◆ **Exercise directions**
Once you have read the data below, please repeat all of it exactly.

Data entries:
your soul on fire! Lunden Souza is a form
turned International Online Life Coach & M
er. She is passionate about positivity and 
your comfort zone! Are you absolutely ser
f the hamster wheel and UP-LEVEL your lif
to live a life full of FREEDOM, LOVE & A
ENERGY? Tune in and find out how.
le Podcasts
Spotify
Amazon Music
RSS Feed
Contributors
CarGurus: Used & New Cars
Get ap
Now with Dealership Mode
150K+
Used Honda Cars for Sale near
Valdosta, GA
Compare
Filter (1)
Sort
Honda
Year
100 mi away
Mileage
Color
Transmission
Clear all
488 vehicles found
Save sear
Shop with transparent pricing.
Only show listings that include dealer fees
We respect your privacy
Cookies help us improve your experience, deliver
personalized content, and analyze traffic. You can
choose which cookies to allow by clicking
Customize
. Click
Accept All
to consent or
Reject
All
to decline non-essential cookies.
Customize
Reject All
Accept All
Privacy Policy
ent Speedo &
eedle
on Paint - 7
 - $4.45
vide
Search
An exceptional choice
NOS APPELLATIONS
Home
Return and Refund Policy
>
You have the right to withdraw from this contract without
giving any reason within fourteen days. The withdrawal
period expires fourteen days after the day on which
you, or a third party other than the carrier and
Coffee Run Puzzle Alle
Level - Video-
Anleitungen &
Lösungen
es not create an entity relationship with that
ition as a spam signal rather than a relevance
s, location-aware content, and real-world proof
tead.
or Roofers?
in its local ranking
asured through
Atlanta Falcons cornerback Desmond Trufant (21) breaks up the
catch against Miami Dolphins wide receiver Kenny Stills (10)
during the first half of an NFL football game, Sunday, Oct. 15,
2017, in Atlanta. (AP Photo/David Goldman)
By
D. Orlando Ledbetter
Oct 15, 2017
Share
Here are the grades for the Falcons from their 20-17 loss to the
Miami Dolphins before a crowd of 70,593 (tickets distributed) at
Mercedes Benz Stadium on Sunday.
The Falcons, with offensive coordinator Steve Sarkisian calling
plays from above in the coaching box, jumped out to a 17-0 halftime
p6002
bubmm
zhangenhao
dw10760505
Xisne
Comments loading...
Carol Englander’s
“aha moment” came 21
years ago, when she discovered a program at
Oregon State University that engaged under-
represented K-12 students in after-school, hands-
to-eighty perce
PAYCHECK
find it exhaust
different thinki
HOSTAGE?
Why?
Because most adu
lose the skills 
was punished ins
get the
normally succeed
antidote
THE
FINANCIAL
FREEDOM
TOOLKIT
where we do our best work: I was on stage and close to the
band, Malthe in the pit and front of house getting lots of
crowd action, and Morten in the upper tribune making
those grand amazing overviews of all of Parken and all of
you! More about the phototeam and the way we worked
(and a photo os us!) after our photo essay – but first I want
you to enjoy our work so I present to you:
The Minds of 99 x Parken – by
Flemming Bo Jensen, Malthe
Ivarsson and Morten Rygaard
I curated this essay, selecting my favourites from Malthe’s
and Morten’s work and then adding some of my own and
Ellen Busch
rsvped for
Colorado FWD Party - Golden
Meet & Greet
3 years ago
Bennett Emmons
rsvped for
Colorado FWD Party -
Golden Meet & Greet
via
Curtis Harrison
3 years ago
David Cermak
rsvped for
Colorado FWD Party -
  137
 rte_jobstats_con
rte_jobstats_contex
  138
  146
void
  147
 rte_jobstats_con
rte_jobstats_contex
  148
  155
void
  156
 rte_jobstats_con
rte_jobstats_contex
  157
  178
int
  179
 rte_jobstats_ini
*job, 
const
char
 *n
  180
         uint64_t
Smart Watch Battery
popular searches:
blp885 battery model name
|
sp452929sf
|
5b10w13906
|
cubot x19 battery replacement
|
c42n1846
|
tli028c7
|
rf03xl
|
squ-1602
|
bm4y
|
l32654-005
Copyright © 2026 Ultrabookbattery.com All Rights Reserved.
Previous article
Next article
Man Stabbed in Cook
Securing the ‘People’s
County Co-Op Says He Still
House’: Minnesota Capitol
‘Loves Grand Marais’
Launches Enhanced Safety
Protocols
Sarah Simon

◆ **Response to the task**
your soul on fire! Lunden Souza is a form
turned International Online Life Coach & M
er. She is passionate about positivity and 
your comfort zone! Are you absolutely ser
f the hamster wheel and UP-LEVEL your lif
to live a life full of FREEDOM, LOVE & A
ENERGY? Tune in and find out how.
le Podcasts
Spotify
Amazon Music
RSS Feed
Contributors
CarGurus: Used & New Cars
Get ap
Now with Dealership Mode
150K+
Used Honda Cars for Sale near
Valdosta, GA
Compare
Filter (1)
Sort
Honda
Year
100 mi away
Mileage
Color
Transmission
Clear all
488 vehicles found
Save sear
Shop with transparent pricing.
Only show listings that include dealer fees
We respect your privacy
Cookies help us improve your experience, deliver
personalized content, and analyze traffic. You can
choose which cookies to allow by clicking
Customize
. Click
Accept All
to consent or
Reject
All
to decline non-essential cookies.
Customize
Reject All
Accept All
Privacy Policy
ent Speedo &
eedle
on Paint - 7
 - $4.45
vide
Search
An exceptional choice
NOS APPELLATIONS
Home
Return and Refund Policy
>
You have the right to withdraw from this contract without
giving any reason within fourteen days. The withdrawal
period expires fourteen days after the day on which
you, or a third party other than the carrier and
Coffee Run Puzzle Alle
Level - Video-
Anleitungen &
Lösungen
es not create an entity relationship with that
ition as a spam signal rather than a relevance
s, location-aware content, and real-world proof
tead.
or Roofers?
in its local ranking
asured through
Atlanta Falcons cornerback Desmond Trufant (21) breaks up the
catch against Miami Dolphins wide receiver Kenny Stills (10)
during the first half of an NFL football game, Sunday, Oct. 15,
2017, in Atlanta. (AP Photo/David Goldman)
By
D. Orlando Ledbetter
Oct 15, 2017
Share
Here are the grades for the Falcons from their 20-17 loss to the
Miami Dolphins before a crowd of 70,593 (tickets distributed) at
Mercedes Benz Stadium on Sunday.
The Falcons, with offensive coordinator Steve Sarkisian calling
plays from above in the coaching box, jumped out to a 17-0 halftime
p6002
bubmm
zhangenhao
dw10760505
Xisne
Comments loading...
Carol Englander’s
“aha moment” came 21
years ago, when she discovered a program at
Oregon State University that engaged under-
represented K-12 students in after-school, hands-
to-eighty perce
PAYCHECK
find it exhaust
different thinki
HOSTAGE?
Why?
Because most adu
lose the skills 
was punished ins
get the
normally succeed
antidote
THE
FINANCIAL
FREEDOM
TOOLKIT
where we do our best work: I was on stage and close to the
band, Malthe in the pit and front of house getting lots of
crowd action, and Morten in the upper tribune making
those grand amazing overviews of all of Parken and all of
you! More about the phototeam and the way we worked
(and a photo os us!) after our photo essay – but first I want
you to enjoy our work so I present to you:
The Minds of 99 x Parken – by
Flemming Bo Jensen, Malthe
Ivarsson and Morten Rygaard
I curated this essay, selecting my favourites from Malthe’s
and Morten’s work and then adding some of my own and
Ellen Busch
rsvped for
Colorado FWD Party - Golden
Meet & Greet
3 years ago
Bennett Emmons
rsvped for
Colorado FWD Party -
Golden Meet & Greet
via
Curtis Harrison
3 years ago
David Cermak
rsvped for
Colorado FWD Party -
  137
 rte_jobstats_con
rte_jobstats_contex
  138
  146
void
  147
 rte_jobstats_con
rte_jobstats_contex
  148
  155
void
  156
 rte_jobstats_con
rte_jobstats_contex
  157
  178
int
  179
 rte_jobstats_ini
*job, 
const
char
 *n
  180
         uint64_t
Smart Watch Battery
popular searches:
blp885 battery model name
|
sp452929sf
|
5b10w13906
|
cubot x19 battery replacement
|
c42n1846
|
tli028c7
|
rf03xl
|
squ-1602
|
bm4y
|
l32654-005
Copyright © 2026 Ultrabookbattery.com All Rights Reserved.
Previous article
Next article
Man Stabbed in Cook
Securing the ‘People’s
County Co-Op Says He Still
House’: Minnesota Capitol
‘Loves Grand Marais’
Launches Enhanced Safety
Protocols
Sarah Simon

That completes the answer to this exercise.